Odette Mukakabera is one of the 200 women in Rwanda’s new 5,000-member national police force (the second-highest police official, the assistant commissioner, is also a woman). A teacher for 10 years before the civil war, Odette answered a recruitment call for female officers in 2000. Since joining the force, she has also gone public about the fact that she has AIDS, a rare step for women in Africa. Her husband died of AIDS shortly after the genocide, leaving her to raise four children alone while attending law school full time. “I am writing my dissertation on the rights of people living with HIV,” she told us in her office in police headquarters in Kigali. “I speak publicly about my condition to raise awareness. It is difficult to do all this-to be a mother and policewoman and student. But I am trying as long as I am still strong.”

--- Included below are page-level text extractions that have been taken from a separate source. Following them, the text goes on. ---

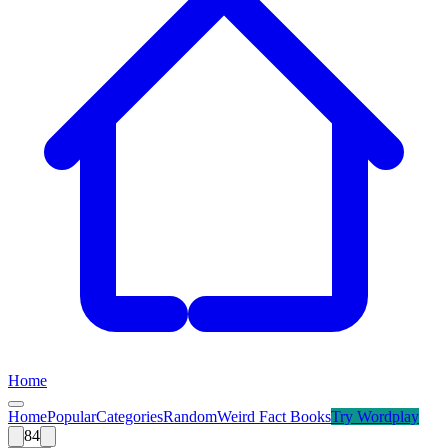
Home
Home
Popular
Categories
Random
Weird Fact Books
Try
Wordplay
84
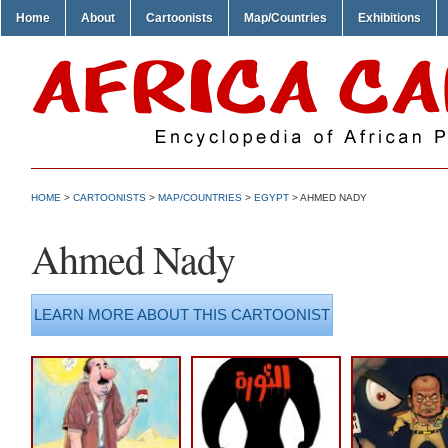
Home
About
Cartoonists
Map/Countries
Exhibitions
HOME
>
CARTOONISTS
>
MAP/COUNTRIES
>
EGYPT
> AHMED NADY
Ahmed Nady
LEARN MORE ABOUT THIS CARTOONIST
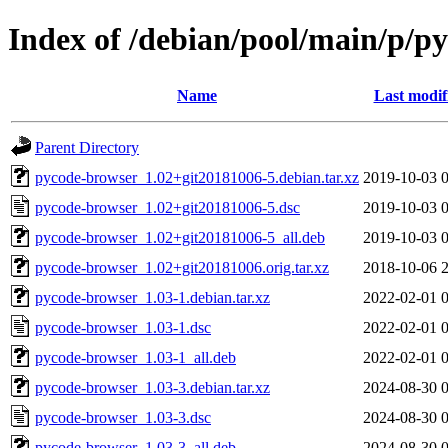
Index of /debian/pool/main/p/p
Name
Last modif
Parent Directory
pycode-browser_1.02+git20181006-5.debian.tar.xz
2019-10-03 
pycode-browser_1.02+git20181006-5.dsc
2019-10-03 
pycode-browser_1.02+git20181006-5_all.deb
2019-10-03 
pycode-browser_1.02+git20181006.orig.tar.xz
2018-10-06 
pycode-browser_1.03-1.debian.tar.xz
2022-02-01 
pycode-browser_1.03-1.dsc
2022-02-01 
pycode-browser_1.03-1_all.deb
2022-02-01 
pycode-browser_1.03-3.debian.tar.xz
2024-08-30 
pycode-browser_1.03-3.dsc
2024-08-30 
pycode-browser_1.03-3_all.deb
2024-08-30 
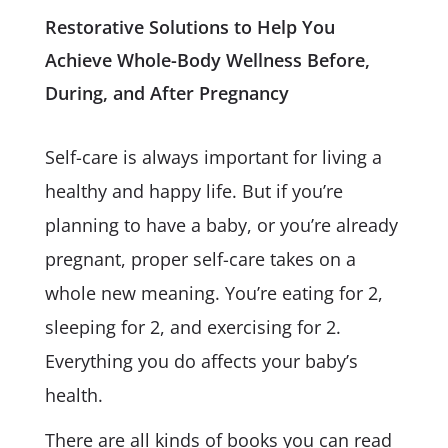
Restorative Solutions to Help You
Achieve Whole-Body Wellness Before,
During, and After Pregnancy
Self-care is always important for living a
healthy and happy life. But if you’re
planning to have a baby, or you’re already
pregnant, proper self-care takes on a
whole new meaning. You’re eating for 2,
sleeping for 2, and exercising for 2.
Everything you do affects your baby’s
health.
There are all kinds of books you can read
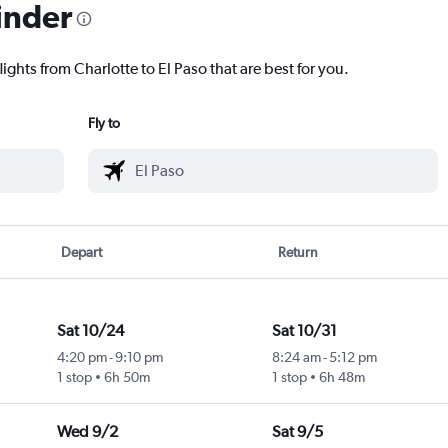
inder
ights from Charlotte to El Paso that are best for you.
Fly to
Depart
Return
Sat 10/24
Sat 10/31
4:20 pm
-
9:10 pm
8:24 am
-
5:12 pm
1 stop
6h 50m
1 stop
6h 48m
Wed 9/2
Sat 9/5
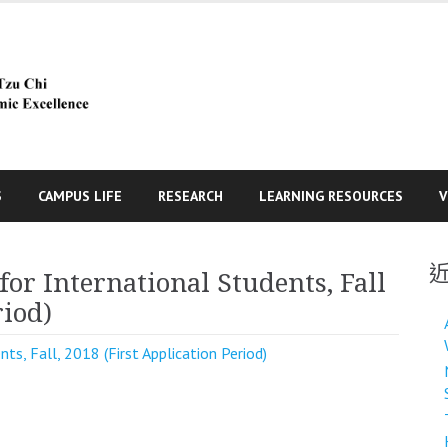
S
CAMPUS LIFE
RESEARCH
LEARNING RESOURCES
V
for International Students, Fall
riod)
nts, Fall, 2018 (First Application Period)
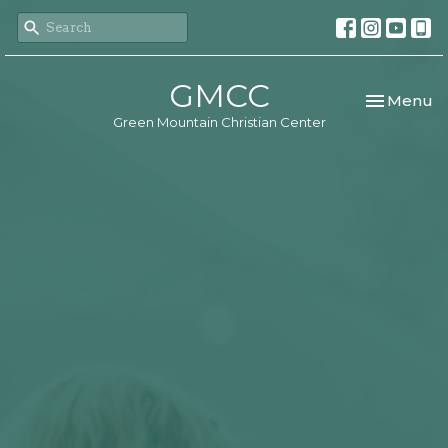
GMCC
Toggle nav
Menu
Green Mountain Christian Center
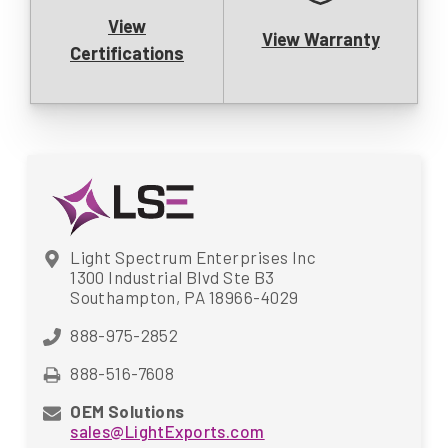
View
View Warranty
Certifications
Light Spectrum Enterprises Inc
1300 Industrial Blvd Ste B3
Southampton, PA 18966-4029
888-975-2852
888-516-7608
OEM Solutions
sales@LightExports.com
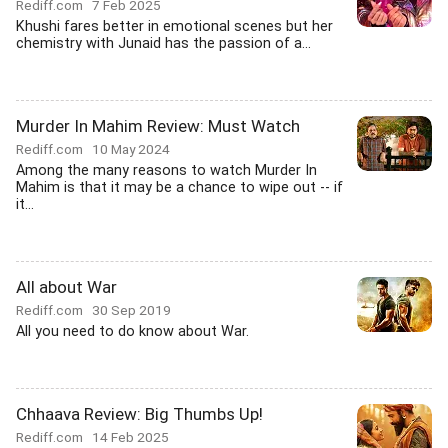
Rediff.com
7 Feb 2025
Khushi fares better in emotional scenes but her
chemistry with Junaid has the passion of a...
Murder In Mahim Review: Must Watch
Rediff.com
10 May 2024
Among the many reasons to watch Murder In
Mahim is that it may be a chance to wipe out -- if
it...
All about War
Rediff.com
30 Sep 2019
All you need to do know about War.
Chhaava Review: Big Thumbs Up!
Rediff.com
14 Feb 2025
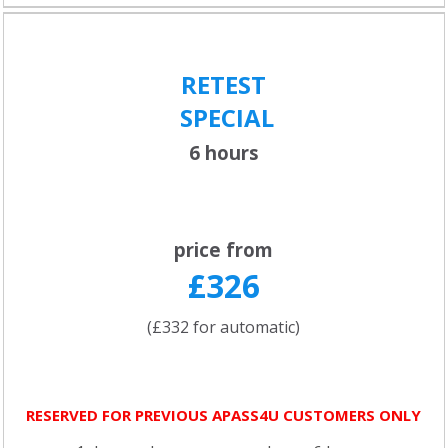
RETEST
SPECIAL
6 hours
price from
£326
(£332 for automatic)
RESERVED FOR PREVIOUS APASS4U CUSTOMERS ONLY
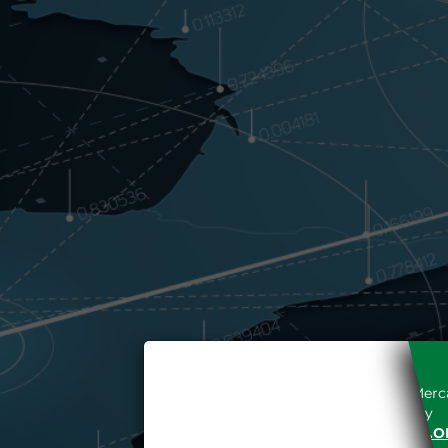
Access to the Gestore dei Merca
unreserved acceptance, b
“WWW.MERCATOELETTRICO.O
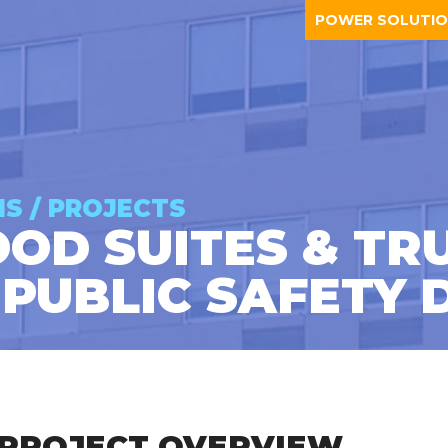
POWER SOLUTI
NS / PROJECTS
D SUITES & TRU
 PUBLIC SAFETY 
PROJECT OVERVIEW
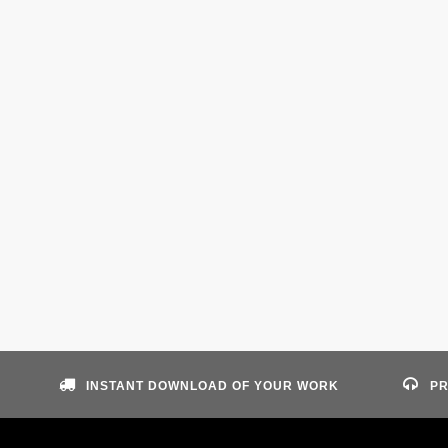
INSTANT DOWNLOAD OF YOUR WORK
PR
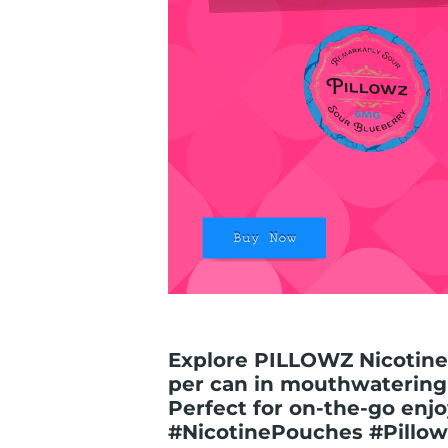
Explore PILLOWZ Nicotine
per can in mouthwatering s
Perfect for on-the-go enjo
#NicotinePouches #Pillow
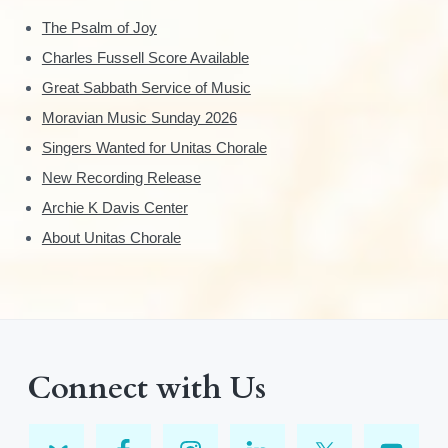
The Psalm of Joy
Charles Fussell Score Available
Great Sabbath Service of Music
Moravian Music Sunday 2026
Singers Wanted for Unitas Chorale
New Recording Release
Archie K Davis Center
About Unitas Chorale
Connect with Us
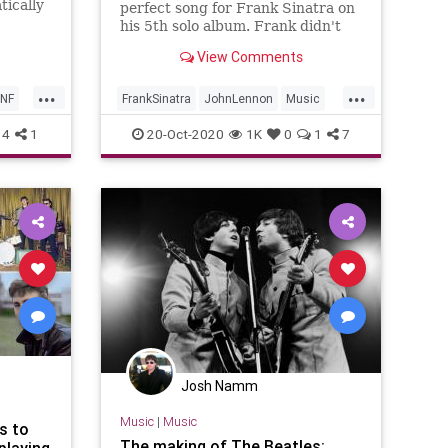
tically
perfect song for Frank Sinatra on
in the
his 5th solo album. Frank didn't
evening
take him up on the offer.
View Comments
f mouth
...
...
NF
FrankSinatra
JohnLennon
Music
MusicHistory
TheBeatles
4
1
20-Oct-2020
1K
0
1
7
Josh Namm
Music
|
Music
s to
The making of The Beatles:
playing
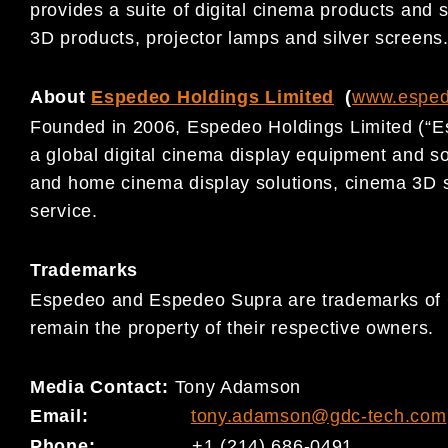
provides a suite of digital cinema products and s
3D products, projector lamps and silver screens
About
Espedeo Holdings Limited
(
www.espe
Founded in 2006, Espedeo Holdings Limited (“E
a global digital cinema display equipment and s
and home cinema display solutions, cinema 3D 
service.
Trademarks
Espedeo and Espedeo Supra are trademarks of G
remain the property of their respective owners.
Media Contact:
Tony Adamson
Email:
tony.adamson@gdc-tech.com
Phone:
+1 (214) 686-0491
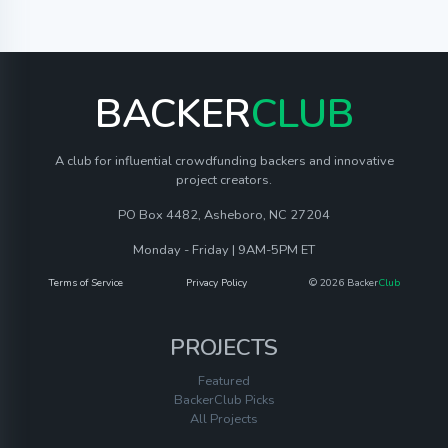
BACKER
CLUB
A club for influential crowdfunding backers and innovative
project creators.
PO Box 4482, Asheboro, NC 27204
Monday - Friday | 9AM-5PM ET
Terms of Service
Privacy Policy
© 2026 Backer
Club
PROJECTS
Featured
BackerClub Picks
All Projects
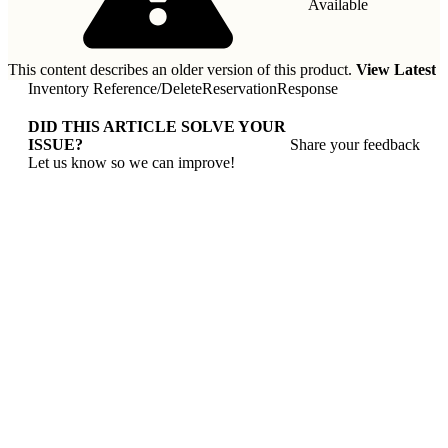
Available
This content describes an older version of this product.
View Latest
Inventory Reference
/
DeleteReservationResponse
DID THIS ARTICLE SOLVE YOUR
ISSUE?
Share your feedback
Let us know so we can improve!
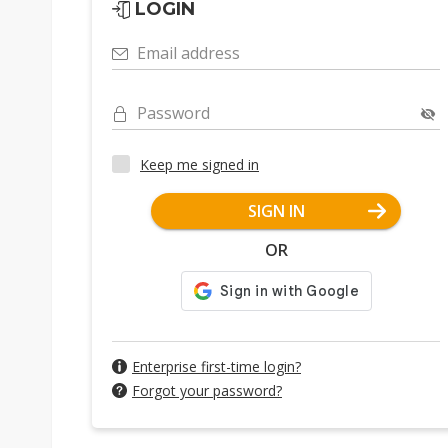
LOGIN
Email address
Password
Keep me signed in
SIGN IN
OR
Enterprise first-time login?
Forgot your password?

Odette has not experienced discrimination within the force, she said, but out on the beat people often seem surprised to see a female officer. To most Rwandans, Deputy Police Commissioner Dennis Karera told us, women in uniform are still a novelty: “It’s a transformation process that everyone is going through.” But female officers are often more effective than men at solving crimes, he added. Rape and domestic violence are now reported more often than ever.

“At first, women asked us, ‘How will we do this?’ We answered, ‘You don’t need muscles to do investigations.'”

Whatever their position, says Minister for Women Muganza, women throughout Rwanda are learning to use their new authority to improve their, and their children’s, lives. “Rwanda’s women work together despite their differences,” she says. “Their attitude is, ‘What has happened has happened, but let’s make the future different.'”

Severa Mukakinani told us that she knows her daughter will have a better life, even though the present is a struggle. “I had seven children before, but I had a husband to feed them,” she said. “Now I only have one, but I can barely put breakfast on the table.” Many of the women we spoke to echoed the same sentiment. History, they said, has handed them both an extraordinary burden and an unprecedented opportunity. “Rwanda’s future,” Severa said, “is on our backs.”